> **Request**
Within the records that follow, find every line containing the string "Mayor". Copy those lines.

───── Exercise inputs ─────

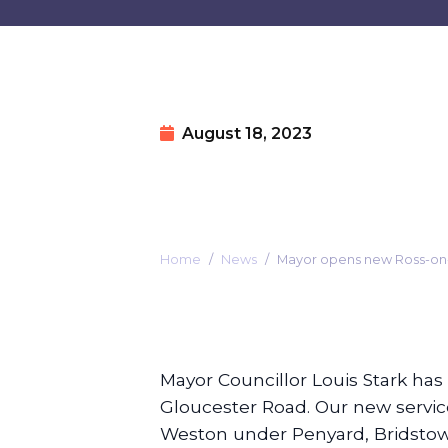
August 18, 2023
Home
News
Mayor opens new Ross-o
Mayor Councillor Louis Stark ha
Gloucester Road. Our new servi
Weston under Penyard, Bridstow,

─────

> **Task solution**
Mayor opens new Ross-o
Mayor Councillor Louis Stark ha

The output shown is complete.